Einſt hatte der Vater dem Knaben die Sage vom gehörnten Siegfried aus der Stadt mitgebracht. Der Kleine wurde von derſelben ſo eingenommen, daß er bald alles andere darüber vergaß. Da er ſich deshalb eine ernſte Beſtrafung zuzog, beſchloß er, das Buch in den vorüberfließenden Dorfbach zu werfen. Als er ſein geliebtes Buch fortſchwimmen ſah, weinte er bitterlich. Nachher geſtand er dem Vater, was, aber nicht, warum er es gethan hatte, und ſo traf ihn denn eine neue empfindliche Strafe. Die Eigenart des Kindes fiel auch dem Ortspfarrer Wagner auf, beſonders ſeine Begabung, gehörte Predigten nach Gedankengang und Hauptſätzen wiedergeben zu können. Nun kam einmal Freiherr von Miltitz, der Schwager des Gutsherrn, zum Beſuch und hätte gern die Predigt gehört. Er war jedoch daran verhindert, und als er ſeinen Unmut darüber äußerte, erzählte man ihm von dem Knaben Fichte, der im ſtande ſei, die ganze gehörte Predigt treu wiederzugeben. Man ließ den Knaben holen, und der Kleine kam in ſeinem einfachen Anzuge mit einem Strauß in der Hand.

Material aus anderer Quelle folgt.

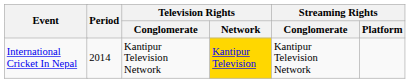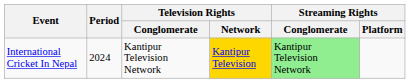International Cricket In Nepal | Period: 2014 -> 2024
International Cricket In Nepal | Streaming Rights / Conglomerate: no background -> lightgreen background
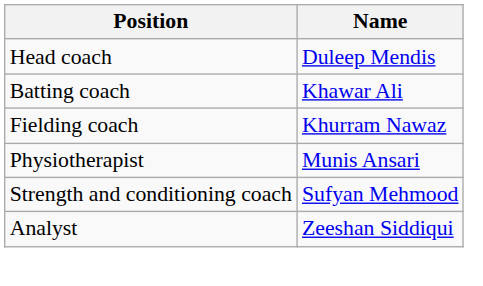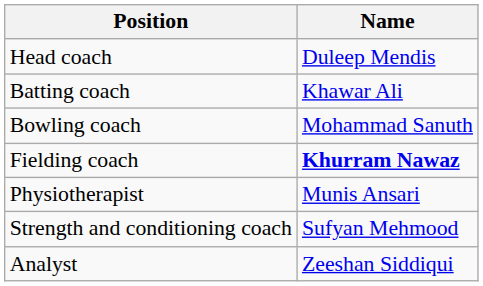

Lebendig und friſch floß ſeine Rede, bis der Gutsherr ihn unterbrach. Freiherr von Miltitz war aufs höchſte verwundert. Er beſchloß, für des Knaben Erziehung und Ausbildung zu ſorgen und gab den Eltern diesbezügliche Ratſchläge. Die Entſcheidung war ſchwer; endlich aber konnte der Gönner ſeinen Schützling mitnehmen.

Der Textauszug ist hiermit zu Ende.